## [VORLIEGENDER AUSZUG]
# # #

Von den zwei Naturen in Christus
Preis, Jesus, dir, der du vom Himmel kamst,
Und aus Maria unsre Menschheit nahmst:
Als Mensch uns mit dem Vater zu versöhnen,
Als Gott uns mit Erbarmungen zu krönen.
1. Betrachten wir die Person Jesu Christi, so sehen wir in ihm eine Heiligkeit und Allmacht, die eines Gottmenschen vollkommen würdig ist. Die glorreichen Wunder, die er zum Beweis seiner Gottheit wirkte, erforderten Gottes ganze Allmacht. Von dieser Art waren: Blindgeborenen Augen zu erschaffen, wenige Brote aus nichts zu vermehren, Tote, und zumal einen viertägigen Toten, zu erwecken, Aussätzige durch ein bloßes Wort zu reinigen. Diese und zahllose andere Wunder tat Jesus vor allem Volk, sprach sich dabei als Gott, und zwar als einen Gott mit seinem Vater aus, und ließ sich als solchen anbeten. Nimmermehr aber konnte, wofern er nicht Gott war, Gott seine Allmacht ihm mitteilen, ein falsches Zeugnis zu bestätigen.

# # #

## [Auszüge aus einem Segmentierungsdatensatz]
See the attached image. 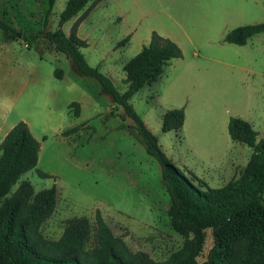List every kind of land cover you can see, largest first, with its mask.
Masks as SVG:
<instances>
[{
  "label": "rangeland",
  "instance_id": "1",
  "mask_svg": "<svg viewBox=\"0 0 264 264\" xmlns=\"http://www.w3.org/2000/svg\"><path fill=\"white\" fill-rule=\"evenodd\" d=\"M65 3L55 0L48 29L56 28ZM46 7L47 0H0V15L18 30L39 32ZM81 12L63 24L66 33ZM261 21L264 0H100L77 34L87 41L81 51L88 63L98 66L120 91L127 87L124 62L148 42L153 30L179 45L182 55L169 60L130 102L177 167L217 187L237 176L252 152L250 145L230 137L229 117L248 120L258 131L257 139L264 137V32L244 44L225 38L237 25ZM71 101L80 104L78 116L73 107L67 109ZM181 106L182 127L163 131L162 114ZM118 112L122 108H116L100 82L80 72L44 38L28 43L0 30V126L29 123L41 145L36 165L20 179H28L35 191L57 186L55 208L41 225L43 235L57 239L75 215L87 216L94 225L99 209L130 250L146 251L161 262L185 237L171 225L159 162L121 125ZM77 123L76 131H65ZM228 157L238 162L231 175L223 173ZM211 244L207 228L199 260Z\"/></svg>",
  "mask_w": 264,
  "mask_h": 264
},
{
  "label": "trees",
  "instance_id": "2",
  "mask_svg": "<svg viewBox=\"0 0 264 264\" xmlns=\"http://www.w3.org/2000/svg\"><path fill=\"white\" fill-rule=\"evenodd\" d=\"M89 1L66 0L54 29L47 28V21L55 0H47L41 31L18 30L1 15L0 30L20 33L28 43L44 38L70 58L80 72L100 82L116 108H122V112H118L121 125L126 126L142 142L146 152L159 162L170 198L171 225L185 237L184 241L167 259L158 262L146 251L130 250L124 239L113 233L99 209L95 212L94 225L87 216L75 215L67 219L57 239L45 237L41 225L55 208L57 186L52 184L35 191L28 179H20L36 165L40 141L24 120H18L0 142V264H264V137L257 139L258 131L248 120L230 116L227 123L230 137L252 147L240 173L217 187L209 186L193 172H189L188 177L165 154L158 137L130 102L136 91L158 78L170 59L182 55L179 45L153 30L148 43L123 65L127 87L120 91L98 66L88 63L81 51L87 41L78 36L77 27L91 6L100 0H92L83 9ZM81 10L66 33L63 24ZM260 31H264V21L235 26L225 38L243 44ZM55 73L62 77L60 68ZM69 107H73L74 115L80 114L78 101H71ZM184 116L183 106L166 110L161 129L179 130ZM126 117L132 120L131 124L123 122ZM80 125L77 123L65 131L74 132ZM207 228L212 244L199 260Z\"/></svg>",
  "mask_w": 264,
  "mask_h": 264
},
{
  "label": "crops",
  "instance_id": "3",
  "mask_svg": "<svg viewBox=\"0 0 264 264\" xmlns=\"http://www.w3.org/2000/svg\"><path fill=\"white\" fill-rule=\"evenodd\" d=\"M261 22H262V21H261ZM253 23H256V22H253ZM246 24H247V23H246ZM241 25H242V24H241ZM78 26H79V25H78ZM237 26H238V25H237ZM77 29H78V27H77ZM228 31H229V30H228ZM65 32H66V31H65ZM260 32H264V31H260ZM260 32H257V33H260ZM257 33H254V34H257ZM254 34H252L251 36H253ZM78 36H79V35H78ZM129 36H130V35H129ZM251 36H249L248 39H249ZM128 39H129V37H128ZM128 39H127V40H128ZM149 39H150V38H149ZM248 39H247V40H248ZM127 40H126V41H127ZM148 41H149V40H148ZM246 42H247V41H246ZM147 43H148V42H147ZM232 43H233V42H232ZM145 44H146V43H145ZM236 44H237V43H236ZM243 44H244V43H243ZM142 46H143V45H142ZM142 46H141V48H142ZM141 48L139 49V51L141 50ZM139 51H138V52H139ZM60 52H61V51H60ZM136 53H137V52H136ZM136 53H135V54H136ZM135 54H134V55H135ZM134 55H133V56H134ZM195 55H198V53L195 52ZM130 58H131V57H130ZM130 58H129V59H130ZM176 58H177V57H176ZM129 59H128V60H129ZM172 59H174V58H172ZM128 60H127V61H128ZM170 60H171V59H170ZM125 62H126V61H125ZM125 62H124V64H125ZM124 64H123V65H124ZM163 67H164V66H163ZM162 71H163V70H162ZM124 72H125V71H124ZM160 74H161V73H160ZM160 74H159V75H160ZM158 77H159V76H158ZM154 81H155V80H154ZM154 81H153V82H154ZM151 83H152V82H151ZM151 83H149V84H145V85H150ZM126 84H127V83H126ZM145 85H144V86H145ZM142 87H143V86H142ZM142 87H141V88H142ZM141 88H140V89H141ZM136 92H137V91H136ZM132 96H133V95H132ZM130 99H131V98H130ZM69 103H70V102H69ZM69 103H68V105H67V109L70 108V107H69ZM167 110H168V109H167ZM163 114H164V113H163ZM163 114H162V117H163ZM74 116H76V115H74ZM27 122H28V121H27ZM14 123H15V122H14ZM14 123L10 124V125H9L8 127H6V128H1V126H0V141L3 139L4 135L6 134V132L10 129V127H11ZM161 123H162V119H161ZM227 123H228V122H227ZM28 124H29V123H28ZM145 124H146V123H145ZM159 144H160V143H159ZM40 145H41V144H40ZM160 146H161V144H160ZM241 159H242V158H241ZM237 163H238V162H237ZM237 163L234 162L233 160H231V158L228 157L227 160L225 161V163H224L223 166H222L223 169H225V170L227 169V170L224 171L223 173H227L228 175H231V170H230V169L232 168V166H236ZM226 182H227V181H226ZM226 182H225V183H226ZM222 185H223V184H222Z\"/></svg>",
  "mask_w": 264,
  "mask_h": 264
},
{
  "label": "water",
  "instance_id": "4",
  "mask_svg": "<svg viewBox=\"0 0 264 264\" xmlns=\"http://www.w3.org/2000/svg\"><path fill=\"white\" fill-rule=\"evenodd\" d=\"M18 36H20V33H18Z\"/></svg>",
  "mask_w": 264,
  "mask_h": 264
}]
</instances>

# # #

## [KURZE AUFGABE 1]
Geben Sie aus dem Text über die zwei Naturen in Christus den Abschnitt von „Von den zwei“ bis „Erbarmungen zu krönen.“ wortgetreu wieder.
## [KURZE AUFGABE 2]
Führen Sie den Text über die zwei Naturen in Christus im Anschluss an seinen letzten Satz fort.

## [ANTWORT 1]
Von den zwei Naturen in Christus
Preis, Jesus, dir, der du vom Himmel kamst,
Und aus Maria unsre Menschheit nahmst:
Als Mensch uns mit dem Vater zu versöhnen,
Als Gott uns mit Erbarmungen zu krönen.

## [ANTWORT 2]
2. War Jesus nicht Gott, so war er (was ewig fern sei) der verbrecherischste aller Betrüger, da er für Gott sich ausgab, und göttliche Ehre forderte, - ein Betrüger jedoch, dessen Absichten Gott mit seiner ganzen Allmacht förderte, und durch beinahe zwei Jahrtausende beständig fördert. War er ein bloßer Mensch, so war er ein unauflösliches Rätsel. Er war der demütigste und stolzeste aller Menschen zugleich, der Unterwürfigste und der größte Rebell. Er gehorchte Gott in tiefster Ehrfurcht, opferte ihm Ehre und Leben, und empörte sich zugleich dergestalt wider ihn, dass er selbst auf dem Thron Gottes sich erheben und als Gott herrschen wollte. Wer wird dies je begreifen?
3. Ist aber Jesus ein Gottmensch, dann lösen sich alle scheinbaren Widersprüche seines Charakters wunderbar. Dann konnte er in Wahrheit sagen, "er sei dem Vater gleich, er sei früher denn Abraham; was der Vater tut, das tut auf gleiche Weise auch der Sohn, damit alle den Sohn ehren;" - und begreiflich wird dann auch seine tiefe Demut, sein Eifer für die Ehre seines Vaters, seine Aufopferung bis zum Kreuzestod, ihm zu gehorchen. Es glänzt in ihm die Gottheit in ihrer vollen Würde, und die Demut in der höchsten menschlichen Vollkommenheit. Also, liebevollster Erlöser, beten wir dich als den Sohn Gottes und der Jungfrau an. "Ich bin vom Himmel herabgekommen." (Johannes 6,38)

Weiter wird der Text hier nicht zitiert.